Return every record below exactly as given, images excluded.
[RECORDS TO PROCESS — start]
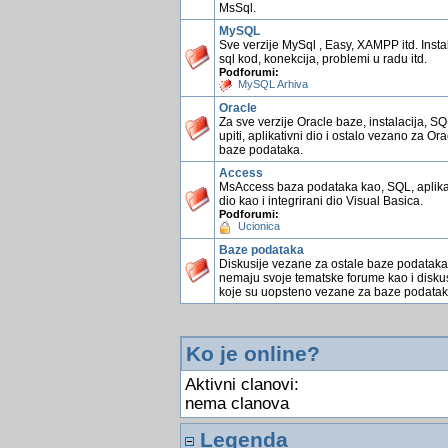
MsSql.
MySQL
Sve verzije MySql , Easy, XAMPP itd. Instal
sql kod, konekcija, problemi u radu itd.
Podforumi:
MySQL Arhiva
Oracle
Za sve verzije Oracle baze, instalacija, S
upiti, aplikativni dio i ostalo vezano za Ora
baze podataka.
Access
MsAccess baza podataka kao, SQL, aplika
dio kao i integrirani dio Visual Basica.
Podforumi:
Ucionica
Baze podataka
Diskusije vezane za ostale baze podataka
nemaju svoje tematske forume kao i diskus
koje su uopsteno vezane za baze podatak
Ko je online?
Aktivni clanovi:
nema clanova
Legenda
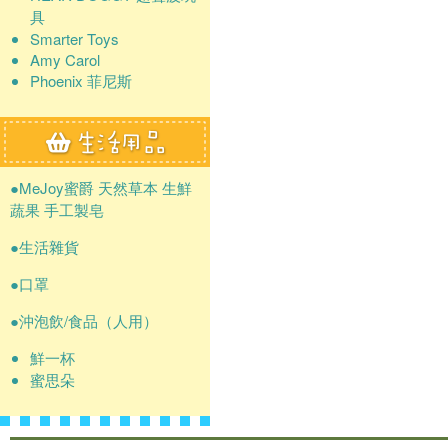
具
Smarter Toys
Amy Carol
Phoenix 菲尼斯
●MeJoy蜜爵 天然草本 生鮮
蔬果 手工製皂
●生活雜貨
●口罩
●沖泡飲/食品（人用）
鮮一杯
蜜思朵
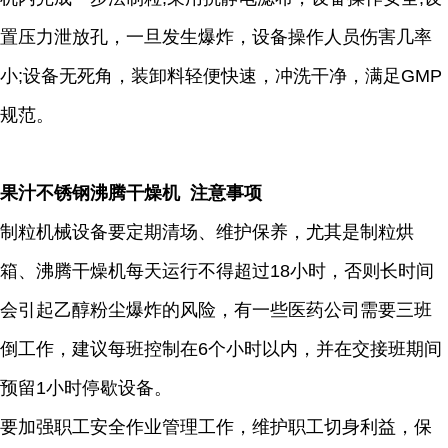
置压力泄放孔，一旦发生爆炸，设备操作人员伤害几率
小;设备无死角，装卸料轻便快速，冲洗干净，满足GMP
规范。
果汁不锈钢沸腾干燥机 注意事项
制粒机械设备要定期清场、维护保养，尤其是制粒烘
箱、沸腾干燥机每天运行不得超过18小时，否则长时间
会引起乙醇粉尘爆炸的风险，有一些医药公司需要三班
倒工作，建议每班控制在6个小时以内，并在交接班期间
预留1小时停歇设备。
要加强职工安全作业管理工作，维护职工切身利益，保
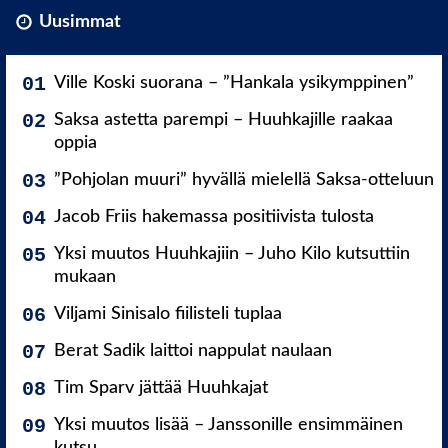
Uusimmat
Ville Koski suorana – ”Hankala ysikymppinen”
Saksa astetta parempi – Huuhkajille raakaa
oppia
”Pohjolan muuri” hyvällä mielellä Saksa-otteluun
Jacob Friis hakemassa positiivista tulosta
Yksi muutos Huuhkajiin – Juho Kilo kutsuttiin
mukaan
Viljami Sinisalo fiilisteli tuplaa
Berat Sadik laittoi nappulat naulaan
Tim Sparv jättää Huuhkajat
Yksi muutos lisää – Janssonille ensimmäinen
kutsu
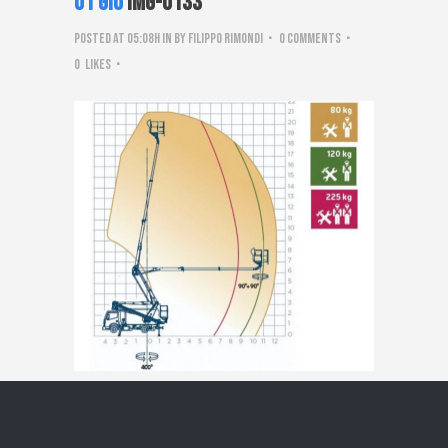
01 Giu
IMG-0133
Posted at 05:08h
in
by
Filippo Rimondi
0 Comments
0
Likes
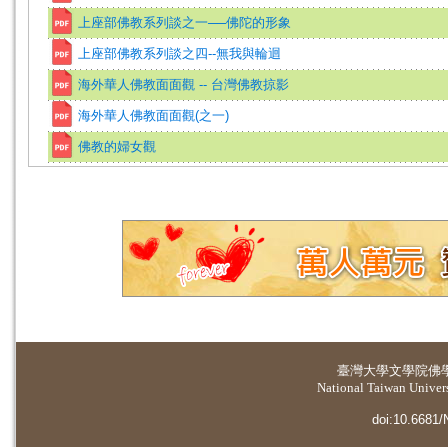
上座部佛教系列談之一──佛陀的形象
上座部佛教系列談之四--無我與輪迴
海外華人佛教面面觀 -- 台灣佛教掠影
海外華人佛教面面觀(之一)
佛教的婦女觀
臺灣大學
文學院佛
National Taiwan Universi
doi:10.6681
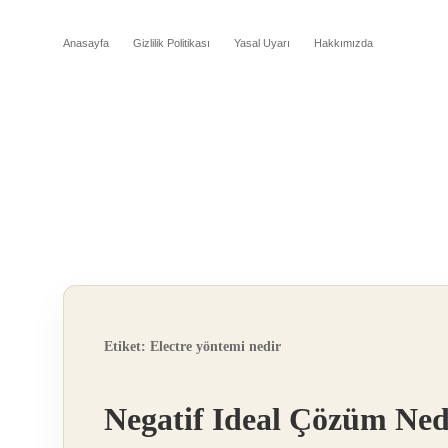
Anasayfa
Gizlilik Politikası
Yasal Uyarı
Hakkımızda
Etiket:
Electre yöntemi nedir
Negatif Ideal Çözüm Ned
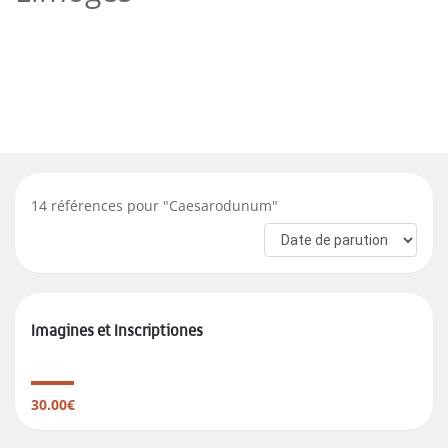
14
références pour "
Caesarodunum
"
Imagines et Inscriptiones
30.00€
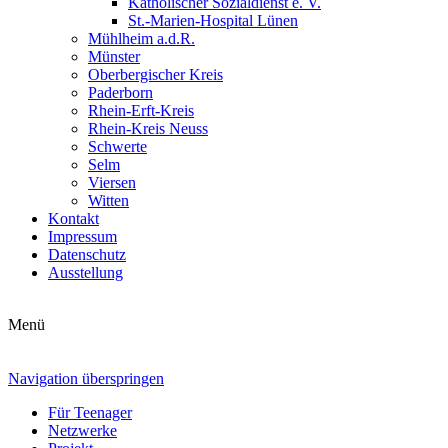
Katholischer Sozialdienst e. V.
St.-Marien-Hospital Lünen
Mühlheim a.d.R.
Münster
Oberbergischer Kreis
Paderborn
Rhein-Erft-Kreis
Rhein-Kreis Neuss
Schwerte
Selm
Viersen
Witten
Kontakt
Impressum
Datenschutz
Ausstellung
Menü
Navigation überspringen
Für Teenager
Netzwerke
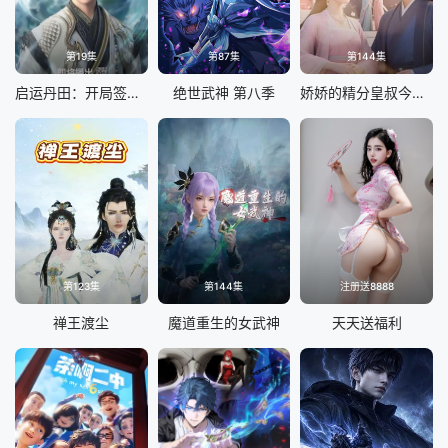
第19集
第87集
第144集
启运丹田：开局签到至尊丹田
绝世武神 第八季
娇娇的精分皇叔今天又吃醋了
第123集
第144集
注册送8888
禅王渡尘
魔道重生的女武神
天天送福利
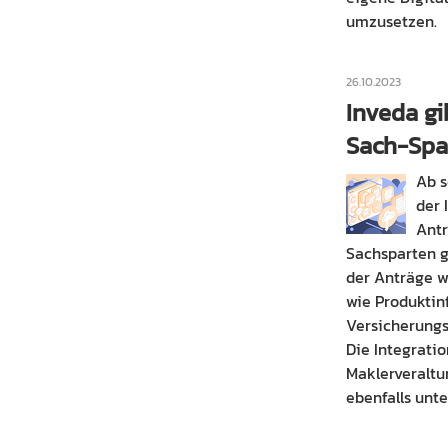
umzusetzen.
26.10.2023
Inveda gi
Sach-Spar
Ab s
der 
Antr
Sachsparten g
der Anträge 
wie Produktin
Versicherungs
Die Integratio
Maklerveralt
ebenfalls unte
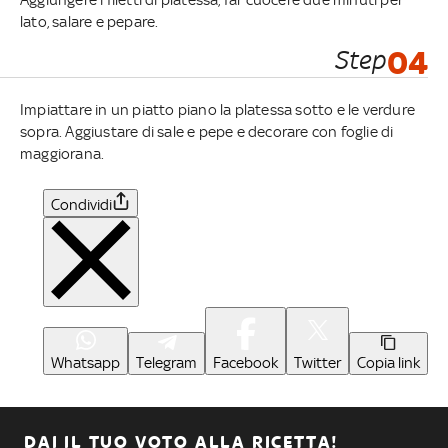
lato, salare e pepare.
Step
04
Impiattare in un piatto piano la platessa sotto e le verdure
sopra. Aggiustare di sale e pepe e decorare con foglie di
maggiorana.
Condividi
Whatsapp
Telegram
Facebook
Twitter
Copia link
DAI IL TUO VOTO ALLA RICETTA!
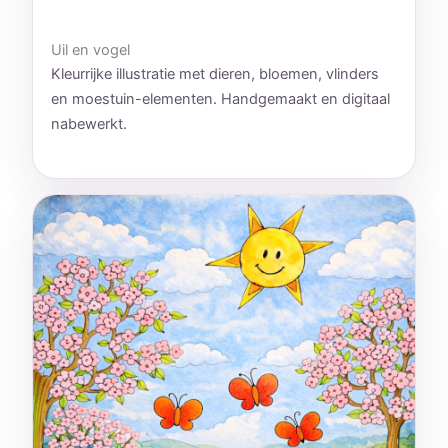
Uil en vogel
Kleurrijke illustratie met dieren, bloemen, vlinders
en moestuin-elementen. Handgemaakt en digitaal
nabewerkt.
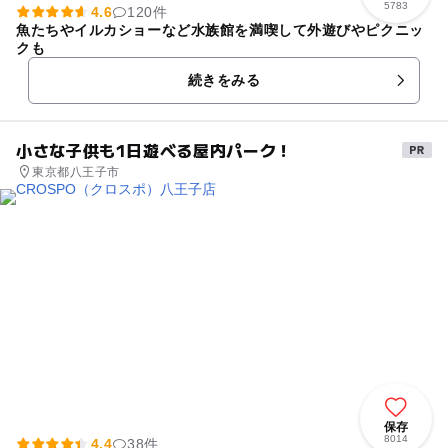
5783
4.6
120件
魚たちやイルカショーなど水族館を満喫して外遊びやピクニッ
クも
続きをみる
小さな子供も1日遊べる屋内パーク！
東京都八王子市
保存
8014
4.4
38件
[RECORDS TO PROCESS — finish]
* [EXERCISE OUTPUT]:
MsSql.
MySQL
Sve verzije MySql , Easy, XAMPP itd. Instal
sql kod, konekcija, problemi u radu itd.
Podforumi:
MySQL Arhiva
Oracle
Za sve verzije Oracle baze, instalacija, S
upiti, aplikativni dio i ostalo vezano za Ora
baze podataka.
Access
MsAccess baza podataka kao, SQL, aplika
dio kao i integrirani dio Visual Basica.
Podforumi:
Ucionica
Baze podataka
Diskusije vezane za ostale baze podataka
nemaju svoje tematske forume kao i diskus
koje su uopsteno vezane za baze podatak
Ko je online?
Aktivni clanovi:
nema clanova
Legenda
具
Smarter Toys
Amy Carol
Phoenix 菲尼斯
●MeJoy蜜爵 天然草本 生鮮
蔬果 手工製皂
●生活雜貨
●口罩
●沖泡飲/食品（人用）
鮮一杯
蜜思朵
置压力泄放孔，一旦发生爆炸，设备操作人员伤害几率
小;设备无死角，装卸料轻便快速，冲洗干净，满足GMP
规范。
果汁不锈钢沸腾干燥机 注意事项
制粒机械设备要定期清场、维护保养，尤其是制粒烘
箱、沸腾干燥机每天运行不得超过18小时，否则长时间
会引起乙醇粉尘爆炸的风险，有一些医药公司需要三班
倒工作，建议每班控制在6个小时以内，并在交接班期间
预留1小时停歇设备。
要加强职工安全作业管理工作，维护职工切身利益，保
Uusimmat
Ville Koski suorana – ”Hankala ysikymppinen”
Saksa astetta parempi – Huuhkajille raakaa
oppia
”Pohjolan muuri” hyvällä mielellä Saksa-otteluun
Jacob Friis hakemassa positiivista tulosta
Yksi muutos Huuhkajiin – Juho Kilo kutsuttiin
mukaan
Viljami Sinisalo fiilisteli tuplaa
Berat Sadik laittoi nappulat naulaan
Tim Sparv jättää Huuhkajat
Yksi muutos lisää – Janssonille ensimmäinen
kutsu
01 Giu
IMG-0133
Posted at 05:08h
in
by
Filippo Rimondi
0 Comments
0
Likes
上座部佛教系列談之一──佛陀的形象
上座部佛教系列談之四--無我與輪迴
海外華人佛教面面觀 -- 台灣佛教掠影
海外華人佛教面面觀(之一)
佛教的婦女觀
臺灣大學
文學院佛
National Taiwan Universi
doi:10.6681
Anasayfa
Gizlilik Politikası
Yasal Uyarı
Hakkımızda
Etiket:
Electre yöntemi nedir
Negatif Ideal Çözüm Ned
14
références pour "
Caesarodunum
"
Imagines et Inscriptiones
30.00€
Katholischer Sozialdienst e. V.
St.-Marien-Hospital Lünen
Mühlheim a.d.R.
Münster
Oberbergischer Kreis
Paderborn
Rhein-Erft-Kreis
Rhein-Kreis Neuss
Schwerte
Selm
Viersen
Witten
Kontakt
Impressum
Datenschutz
Ausstellung
Menü
Navigation überspringen
Für Teenager
Netzwerke
第19集
第87集
第144集
启运丹田：开局签到至尊丹田
绝世武神 第八季
娇娇的精分皇叔今天又吃醋了
第123集
第144集
注册送8888
禅王渡尘
魔道重生的女武神
天天送福利
umzusetzen.
26.10.2023
Inveda gi
Sach-Spar
Ab s
der 
Antr
Sachsparten g
der Anträge 
wie Produktin
Versicherungs
Die Integratio
Maklerveralt
ebenfalls unte
lato, salare e pepare.
Step
04
Impiattare in un piatto piano la platessa sotto e le verdure
sopra. Aggiustare di sale e pepe e decorare con foglie di
maggiorana.
Condividi
Whatsapp
Telegram
Facebook
Twitter
Copia link
DAI IL TUO VOTO ALLA RICETTA!
Uil en vogel
Kleurrijke illustratie met dieren, bloemen, vlinders
en moestuin-elementen. Handgemaakt en digitaal
nabewerkt.
5783
4.6
120件
魚たちやイルカショーなど水族館を満喫して外遊びやピクニッ
クも
続きをみる
小さな子供も1日遊べる屋内パーク！
東京都八王子市
保存
8014
4.4
38件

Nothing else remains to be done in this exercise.